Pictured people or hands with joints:
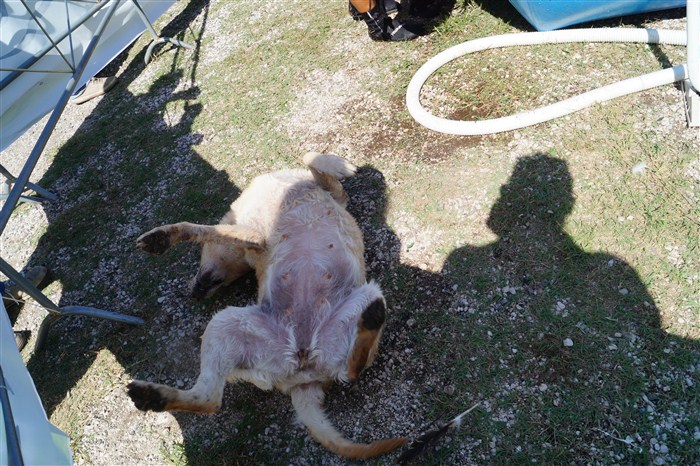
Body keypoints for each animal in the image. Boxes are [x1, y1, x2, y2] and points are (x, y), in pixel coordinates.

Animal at [126, 153, 406, 459]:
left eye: (223, 280)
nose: (196, 293)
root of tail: (304, 373)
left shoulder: (326, 199)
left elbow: (311, 158)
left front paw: (339, 164)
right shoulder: (256, 235)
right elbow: (204, 229)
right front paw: (162, 237)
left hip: (363, 295)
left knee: (349, 370)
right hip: (224, 325)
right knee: (210, 400)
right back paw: (153, 396)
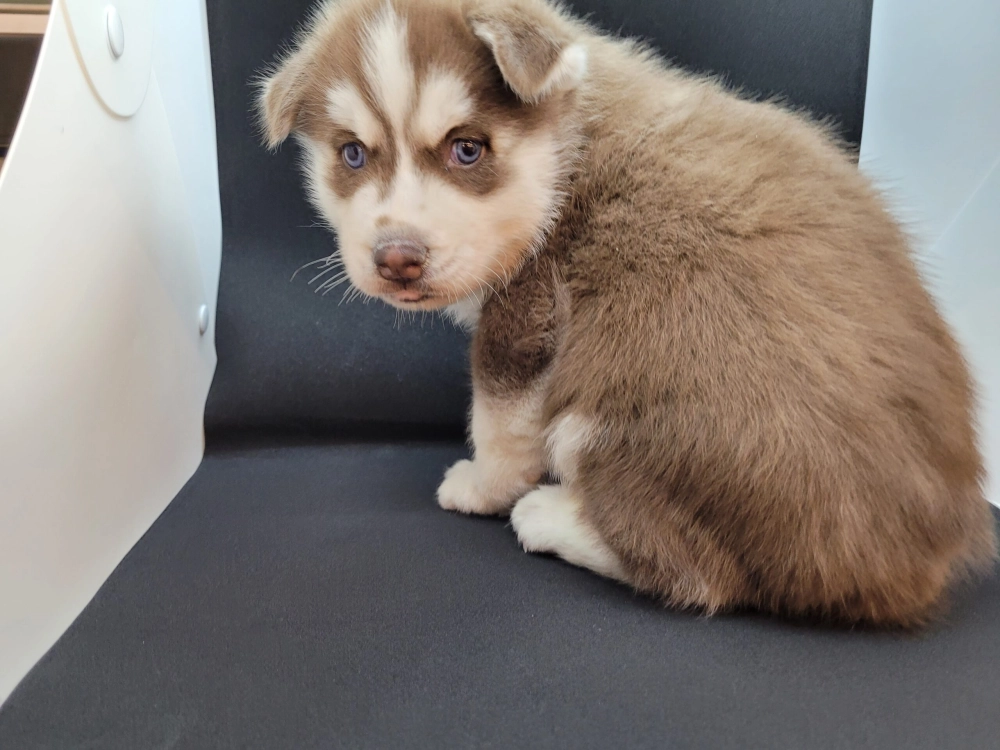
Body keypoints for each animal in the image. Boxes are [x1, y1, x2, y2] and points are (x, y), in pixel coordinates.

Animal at [258, 0, 996, 627]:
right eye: (352, 154)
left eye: (467, 148)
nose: (397, 259)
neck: (568, 147)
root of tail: (904, 567)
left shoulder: (529, 315)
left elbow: (499, 425)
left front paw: (483, 487)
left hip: (624, 405)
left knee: (699, 576)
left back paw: (550, 517)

**What needs to be done:**
Transcribe exactly, and only, the lines from the one with "left hip: (363, 295)" through the final line of the data above. The pictures stay out.

**Answer for the task:**
left hip: (363, 295)
left knee: (349, 370)
right hip: (224, 325)
right knee: (210, 400)
right back paw: (153, 396)
Body keypoints for each animal in the image. Boxes are [x1, y1, x2, y2] and points are (x, y), in pixel coordinates.

Animal at [258, 0, 996, 627]:
right eye: (352, 154)
left eye: (467, 148)
nose: (397, 259)
neck: (568, 147)
root of tail: (904, 567)
left shoulder: (529, 315)
left elbow: (499, 425)
left front paw: (483, 487)
left hip: (624, 405)
left knee: (699, 576)
left back paw: (550, 517)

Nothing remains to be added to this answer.